Comment un pays, réputé pour sa tradition de solidarité, en vient-il à avoir aujourd'hui l'une des plus fortes densités de mendiants au km2 ?

Il n'y a pas de doute, les valeurs qui faisaient notre fierté et qui s'appelaient solidarité, sont en voie de disparition. Elles ne semblent pas, surtout dans les villes, résister à l'âpreté des conditions de vie liée à la crise économique. Les temps; comme on le dit, ont changé et les cœurs ont tendance à se durcir.

Face à la crise de la société où les uns et les autres adoptent de plus en plus une vie renfermée, l'Etat et certaines ONG sont souvent perçus comme les seuls recours pour les personnes nécessiteuses qui ont choisi la voie de la mendicité.

Car ce ne sont pas les aumônes de compassion qui viendront à bout de la misère et donc de la mendicité. Les regards, de temps en temps, sont donc tournés vers le ministère délégué chargé de l'Action sociale et de la famille, et vers les ONG.

Le ministère de Mme Bana Maïga, à travers sa Direction de l'insertion sociale (DIS) fait des pieds et des mains pour trouver une solution à la mendicité, qui apparaît de plus en plus comme un fléau. Mais la DIS, pour plusieurs raisons, ne fait que constater les dégâts, sans pouvoir vraiment résoudre le problème. Plusieurs raisons expliquent cela :

- le manque de moyens,

- le nombre élevé des mendiants,

- l'insuffisance du personnel,

- l'absence d'une politique gouvernementale en faveur des pauvres, etc.

Les gouvernements successifs ont tenté de trouver un remède à ce mal qui ne fait qu'enfler. En 1986, le gouvernement révolutionnaire du Burkina tenta une expérience non moins révolutionnaire : la construction de maisons dites de solidarité pour les mendiants. Objectif : supprimer la mendicité. Noble ambition certes, mais peut-être mal menée. L'histoire de ces cours de solidarité le prouvera : les mendiants ont déserté les lieux. L'initiative, en elle-même, était généreuse. Mais elle a pêché en de nombreux endroits.

Selon un rapport de la DIS, la création des cours de solidarité est intervenue comme “une mesure d'accompagnement”, face au “grand vide” née de la décision de supprimer la mendicité au Burkina. Ces cours avaient - et ont, puisque quelques-unes existent toujours - pour buts, selon le document, de “permettre aux mendiants invalides de continuer à bénéficier de l'aumône sans s'exposer aux intempéries de la rue et de mener des activités génératrices de revenus”.

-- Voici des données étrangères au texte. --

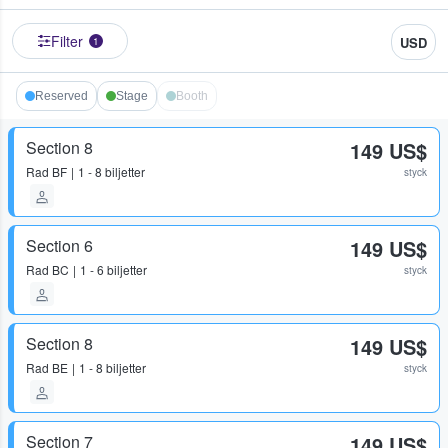
Filter
USD
1
Reserved
Stage
Booth
Section 8
149 US$
Rad
BF
1 - 8 biljetter
styck
Section 6
149 US$
Rad
BC
1 - 6 biljetter
styck
Section 8
149 US$
Rad
BE
1 - 8 biljetter
styck
Section 7
149 US$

Les cours étaient administrées par des agents de l'Action sociale. Leurs ressources provenaient essentiellement de l'Etat, mais aussi de bénéfices tirés des activités et de dons d'ONG. Au début de l'expérience, les cours de solidarité semblaient promises à un bel avenir. On en comptait 3 à Ouagadougou, 2 à Bobo-Dioulasso et 1 à Nouna, Ouahigouya, Dédougou et Bitou.

Entre 1988 et 1990, les 9 cours ont accueilli 850 pensionnaires et en 1991, 377 dont 49,18 % d'aveugles et malvoyants, 26 % de paralytiques, 9,20 % de personnes âgées, 8 % de lépreux, 4 % d'épileptiques et 3 % de retardés mentaux.

Aujourd'hui, la réalité est toute autre. Les mendiants habitués au gain facile de la rue ont déserté ces cours qui sont aujourd'hui “squattées” par d'autres types exclus de la société. C'est un nouveau combat qui attend les autorités compétentes de ce pays qui, pour le moment, n'ont pas encore fait connaître leur politique en matière de mendicité. Le maire de Ouagadougou, qui semble avoir ce problème dans sa ligne de mire, réussira-t-il, tout seul ? Une chose est sûre : tant que nos pays pataugeront dans la crise économique actuelle avec ses corollaires - licenciements, chômages, etc, l'horizon sera toujours sombre pour les mendiants et tous les laissés-pour-compte.